It’s long been a personal annoyance of mine, the lack of comediennes on panel shows. Though this country has produced a swathe of top female comedians, of the comics with the most visibility on television a good 80% of them are still male. The reaction by some might be that there just aren’t as many female comedians out there, but that’s just not true. At the grass-roots level, the divide between the sexes on the comedy circuit is much more equal, so why isn’t that the case higher up?
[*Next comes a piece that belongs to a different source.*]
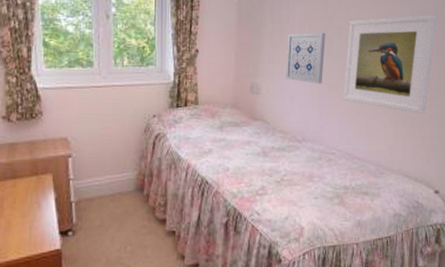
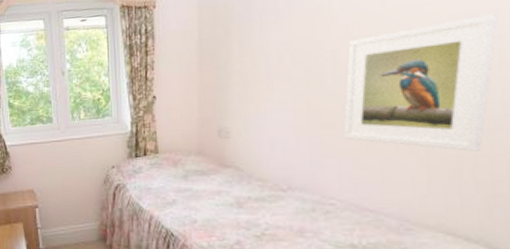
wall art: present [286,32,325,84] -> none [261,60,315,122]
Detractors are saying that there shouldn’t *have* to be these rules in place, that women should just increase their presence on these shows naturally. It’s 2014 however; in an age of enlightened equality, why hasn’t this actually happened yet? Surely this is down to a ‘boys’ club’ mentality currently present in this loop and distaste from female comedians having to battle against a band of ‘lads’ like a young girl holding her own against her older brother and his mates? Comedian Steve Mack said recently that some women lack the competitive spirit required on these panel shows; the answer to that is simple – employ competitive women, don’t mar all women with the same brush of non-competitiveness. As always, the best person should be employed for the job, but clearly an enforced step toward equalisation of the sexes has needed to be enforced in an attempt to break this long-standing cycle. An “at least one woman” rule has had to be introduced because of long-standing historical male-dominance in comedy, but you’ll never hear of an “at least one man” rule, because guidelines like that will never need to be introduced. Some people may call it positive discrimination, but when any workforce is woefully unbalanced, surely every effort should be made to right this?
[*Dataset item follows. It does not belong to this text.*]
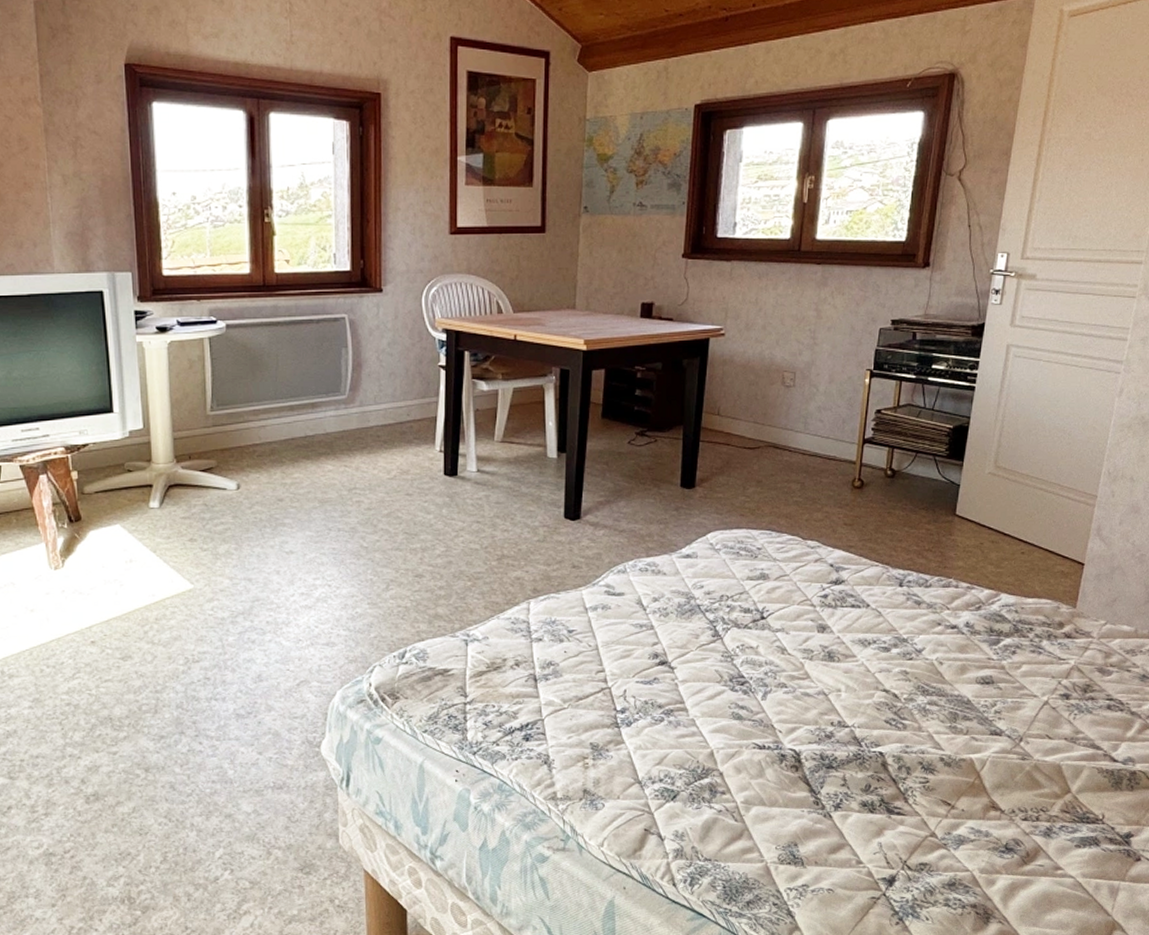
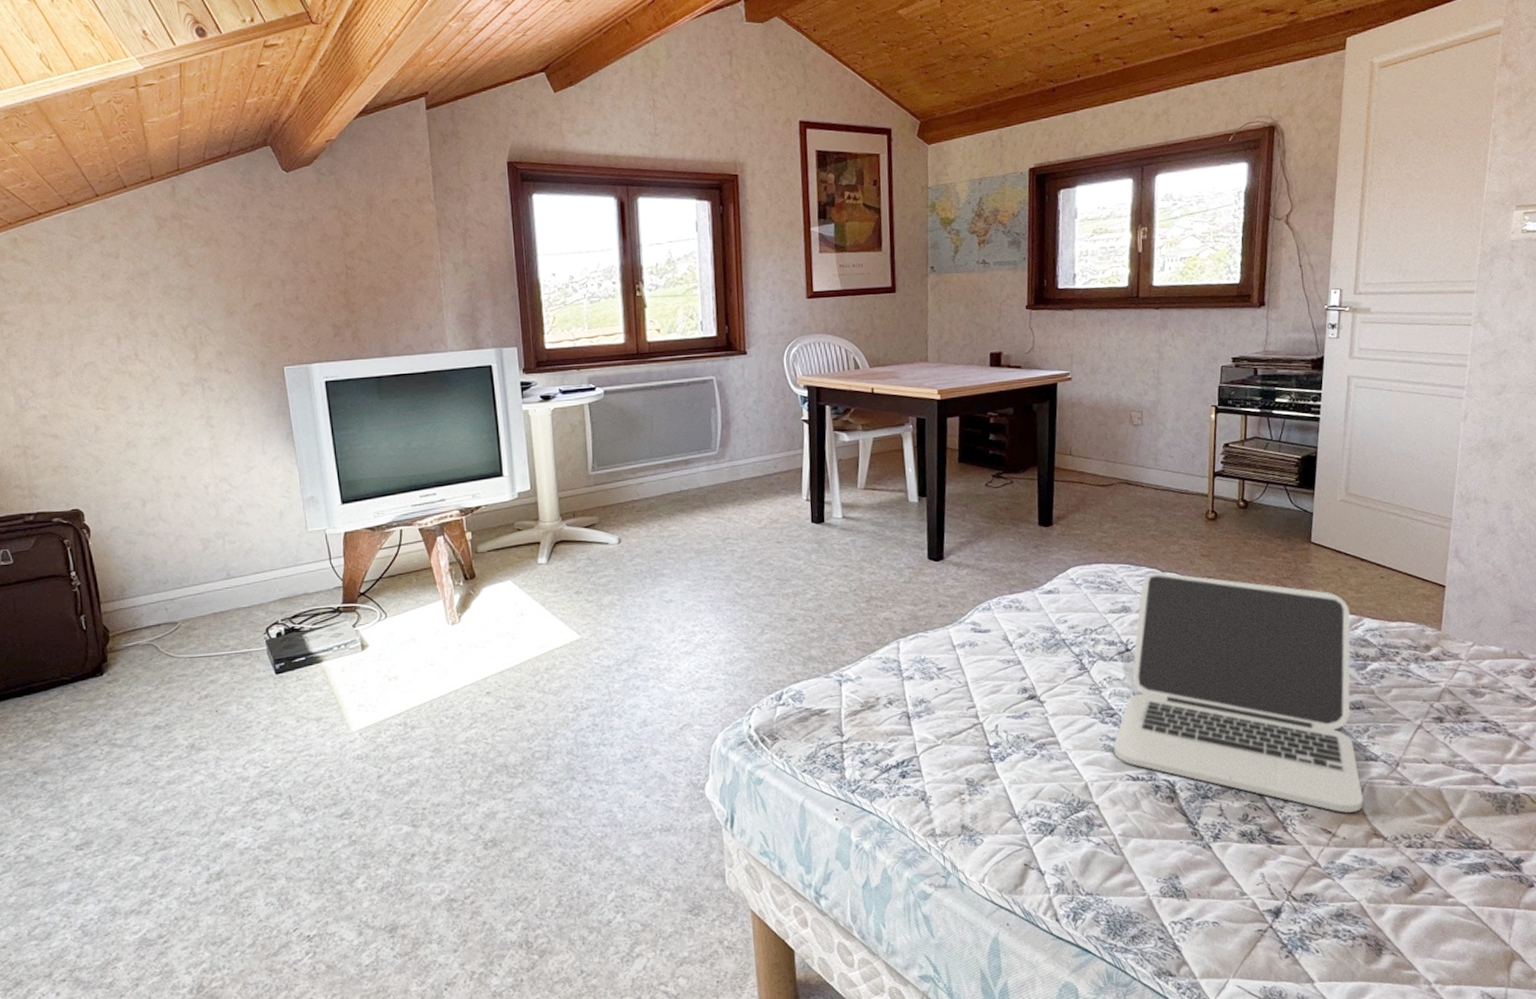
laptop: none [741,540,988,786] -> present [1113,572,1364,814]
If the Director of Television at the BBC feels that guidelines need to be put in place to ensure that producers mend their ways and create equal opportunities for women in TV panel shows, then I think that shows that it’s not just ardent feminists like myself who recognise the problems with the format. With a larger role-call of female comedians beginning to filter through the studio doors, I’m thoroughly looking forward to a whole host of women climbing their way into this loop. It might even make me watch these TV shows a little more regularly too. Imagine THAT! Increased viewing figures not in spite of, but BECAUSE of, the increase of women on the panels. Controversial eh?